The worldwide #MeToo movement has revealed that sexual harassment and assault are part of most women’s professional lives. However, this focus that comes from Hollywood should not make us overlook the other forms of violence women suffer in the world of work.

Sexual assault, insults, humiliation, discrimination, and beyond that contradictory orders or isolation are becoming ‘natural’ aspects of work relationships. Even worse, many women are afraid to report their attackers, because of not knowing who to turn to or out of fear of losing their jobs.

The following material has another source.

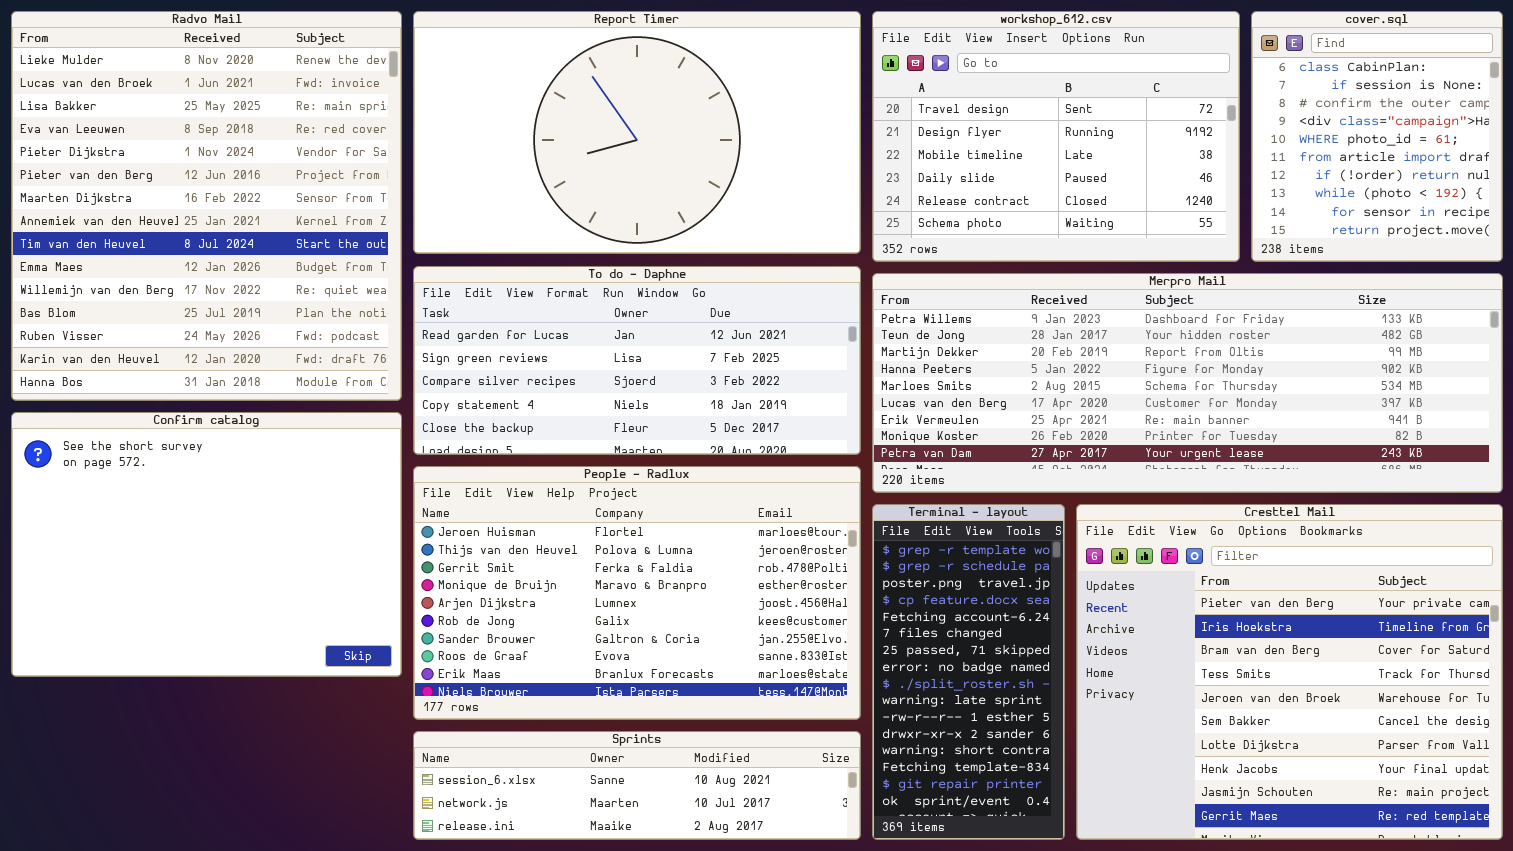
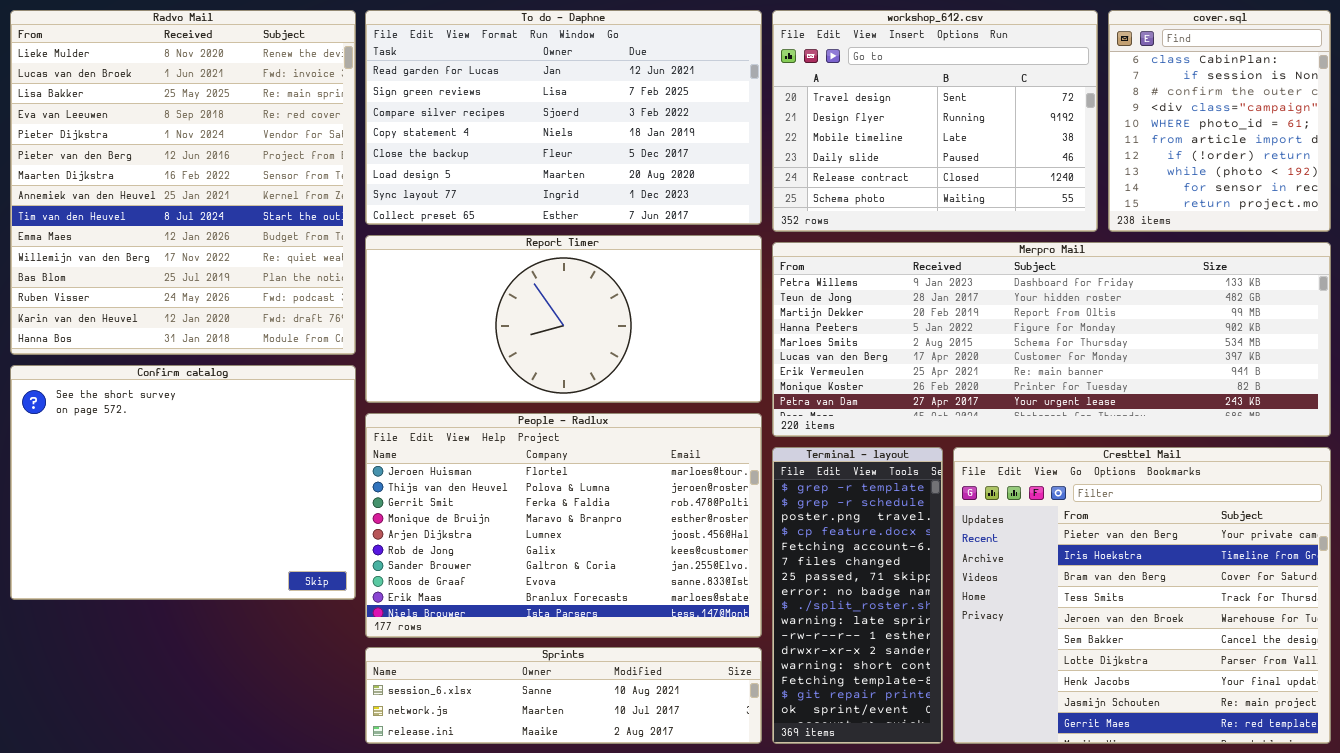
Report Timer: [413,11,861,254] -> [365,235,762,403], moved, resized
To do - Daphne: [413,266,861,455] -> [365,10,762,225], moved, resized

Even though men can also suffer violence and harassment in the workplace, stereotyping and inequality in power relationships make women much more vulnerable to it. It is particularly clear in Asia, where women garment workers may be targets of violence on the basis of their gender, or because they are perceived as less likely or able to resist. As a recent study showed, they make up the vast majority of workers in this sector: 80 per cent in Bangladesh and Indonesia, more than 90 per cent in Cambodia, 60-75 per cent in India and 85 per cent in Sri Lanka.

No relief at home too

And many women never manage to find relief at home, given that domestic violence is also part of their lives. A UN Women report highlights how 35 per cent of women all around the world have experienced physical and/or sexual violence at some point in their lives. This hidden issue ends up having consequences for working women’s physical and psychological well-being, including leading to health problems. .

This can lead to women leaving their jobs or giving up working, which results in interruptions in employment with consequences for current and future income (less right to pensions, etc), adding to the already unacceptable gender pay gap of 23 per cent between women and men.

Even though workplace violence affects all sectors and all categories of workers, the health sector — where women make up the majority of workers — is the one that best illustrates the seriousness of the situation. The World Health Organisation (WHO) calculates that violence in this sector makes up a quarter of all assaults that take place in the workplace. For example, a recent report from Thailand discloses that 47.7 per cent of health workers reported experiencing violence in the workplace.

When nurses are asked where this violence comes from, they point to patients and visitors on the one hand, and their colleagues and superiors on the other. In fact, work-related violence, and the steady increase thereof, is also due to external factors. It intensifies in situations of war and economic crisis, but it is also a consequence of privatisation and austerity measures, which bring with them increased flexibility that translates into violence towards workers in general.

The ILO states that the risk of violence in the workplace is seen to increase due to factors like changes, restructuring of production processes, insufficient staff, excessive workload, non-standard contracts and/or lack of safety. Similarly, the victims of workplace violence are not only those working in those places.

Public Services International (PSI) has been advocating the inclusion of the concept ‘third parties’ in the characterisation of victims and perpetrators of work-related violence..

As a society, we are all victims of work-related violence. Getting rid of it is a task for us all.

The writer is Gender Equality Officer at Public Services International.